[Indoor object tracking data]
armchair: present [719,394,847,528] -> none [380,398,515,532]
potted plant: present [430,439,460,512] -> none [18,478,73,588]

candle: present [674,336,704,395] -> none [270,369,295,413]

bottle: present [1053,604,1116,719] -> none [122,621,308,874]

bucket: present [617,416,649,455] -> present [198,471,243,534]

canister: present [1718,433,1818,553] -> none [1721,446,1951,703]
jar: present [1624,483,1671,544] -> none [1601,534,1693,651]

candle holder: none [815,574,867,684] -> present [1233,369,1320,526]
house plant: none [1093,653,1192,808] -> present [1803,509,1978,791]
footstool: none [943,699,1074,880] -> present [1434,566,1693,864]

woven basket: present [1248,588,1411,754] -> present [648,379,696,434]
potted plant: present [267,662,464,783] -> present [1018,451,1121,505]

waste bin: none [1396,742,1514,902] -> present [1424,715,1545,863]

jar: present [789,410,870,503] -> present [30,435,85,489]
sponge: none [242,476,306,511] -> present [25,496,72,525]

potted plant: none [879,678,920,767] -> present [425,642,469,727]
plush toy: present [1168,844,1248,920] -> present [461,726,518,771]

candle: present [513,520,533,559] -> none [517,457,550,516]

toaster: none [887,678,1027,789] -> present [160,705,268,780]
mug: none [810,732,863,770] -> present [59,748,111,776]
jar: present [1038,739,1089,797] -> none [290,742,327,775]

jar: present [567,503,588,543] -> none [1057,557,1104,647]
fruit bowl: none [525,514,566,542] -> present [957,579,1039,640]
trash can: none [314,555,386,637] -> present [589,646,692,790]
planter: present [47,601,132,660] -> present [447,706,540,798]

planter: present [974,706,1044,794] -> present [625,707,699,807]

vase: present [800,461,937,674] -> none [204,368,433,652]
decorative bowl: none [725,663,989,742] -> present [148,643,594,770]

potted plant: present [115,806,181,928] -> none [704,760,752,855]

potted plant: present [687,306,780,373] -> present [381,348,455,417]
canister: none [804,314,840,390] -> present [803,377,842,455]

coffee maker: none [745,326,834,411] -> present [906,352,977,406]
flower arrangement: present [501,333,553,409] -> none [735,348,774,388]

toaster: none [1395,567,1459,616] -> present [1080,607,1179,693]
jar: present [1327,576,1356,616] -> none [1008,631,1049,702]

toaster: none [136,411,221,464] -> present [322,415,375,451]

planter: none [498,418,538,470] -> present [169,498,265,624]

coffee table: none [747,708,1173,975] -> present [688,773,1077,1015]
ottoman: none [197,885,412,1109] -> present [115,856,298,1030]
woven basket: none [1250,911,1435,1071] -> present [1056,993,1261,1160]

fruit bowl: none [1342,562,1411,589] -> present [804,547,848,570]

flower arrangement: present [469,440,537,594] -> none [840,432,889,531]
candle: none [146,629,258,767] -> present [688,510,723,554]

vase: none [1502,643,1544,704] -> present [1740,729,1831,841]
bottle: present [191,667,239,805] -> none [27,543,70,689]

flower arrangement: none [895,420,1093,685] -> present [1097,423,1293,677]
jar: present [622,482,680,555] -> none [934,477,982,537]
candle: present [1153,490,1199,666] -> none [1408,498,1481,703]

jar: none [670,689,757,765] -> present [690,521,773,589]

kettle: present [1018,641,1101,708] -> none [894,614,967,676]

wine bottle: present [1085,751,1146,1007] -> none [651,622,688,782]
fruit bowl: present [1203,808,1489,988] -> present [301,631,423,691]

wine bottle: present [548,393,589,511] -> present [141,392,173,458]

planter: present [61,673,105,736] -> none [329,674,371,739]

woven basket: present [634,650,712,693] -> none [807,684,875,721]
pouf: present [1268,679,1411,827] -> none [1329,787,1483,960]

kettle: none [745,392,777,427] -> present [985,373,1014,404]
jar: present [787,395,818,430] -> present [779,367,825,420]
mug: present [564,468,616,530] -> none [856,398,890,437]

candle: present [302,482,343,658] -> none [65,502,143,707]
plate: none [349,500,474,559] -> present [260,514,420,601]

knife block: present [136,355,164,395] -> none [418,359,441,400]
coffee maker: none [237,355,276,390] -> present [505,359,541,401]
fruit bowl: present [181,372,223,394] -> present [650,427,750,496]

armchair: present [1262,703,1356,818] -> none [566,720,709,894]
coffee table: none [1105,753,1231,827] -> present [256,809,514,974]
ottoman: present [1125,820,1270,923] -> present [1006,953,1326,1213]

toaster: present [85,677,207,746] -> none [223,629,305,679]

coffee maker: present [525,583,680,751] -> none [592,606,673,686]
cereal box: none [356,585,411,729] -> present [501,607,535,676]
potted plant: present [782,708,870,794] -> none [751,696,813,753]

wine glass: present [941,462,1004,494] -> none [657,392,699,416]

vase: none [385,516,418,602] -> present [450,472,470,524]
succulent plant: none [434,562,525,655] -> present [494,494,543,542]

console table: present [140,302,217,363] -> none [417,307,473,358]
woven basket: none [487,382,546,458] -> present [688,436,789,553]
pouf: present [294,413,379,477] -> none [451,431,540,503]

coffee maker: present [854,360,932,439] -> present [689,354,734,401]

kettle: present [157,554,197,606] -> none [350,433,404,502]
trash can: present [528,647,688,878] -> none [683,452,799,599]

Directions
Out of the entries above, write out only the lines between the line holding "fruit bowl: none [1342,562,1411,589]" and the line holding "wine bottle: present [1085,751,1146,1007]", inclusive, each exactly as given.

Solution to this problem
fruit bowl: none [1342,562,1411,589] -> present [804,547,848,570]

flower arrangement: present [469,440,537,594] -> none [840,432,889,531]
candle: none [146,629,258,767] -> present [688,510,723,554]

vase: none [1502,643,1544,704] -> present [1740,729,1831,841]
bottle: present [191,667,239,805] -> none [27,543,70,689]

flower arrangement: none [895,420,1093,685] -> present [1097,423,1293,677]
jar: present [622,482,680,555] -> none [934,477,982,537]
candle: present [1153,490,1199,666] -> none [1408,498,1481,703]

jar: none [670,689,757,765] -> present [690,521,773,589]

kettle: present [1018,641,1101,708] -> none [894,614,967,676]

wine bottle: present [1085,751,1146,1007] -> none [651,622,688,782]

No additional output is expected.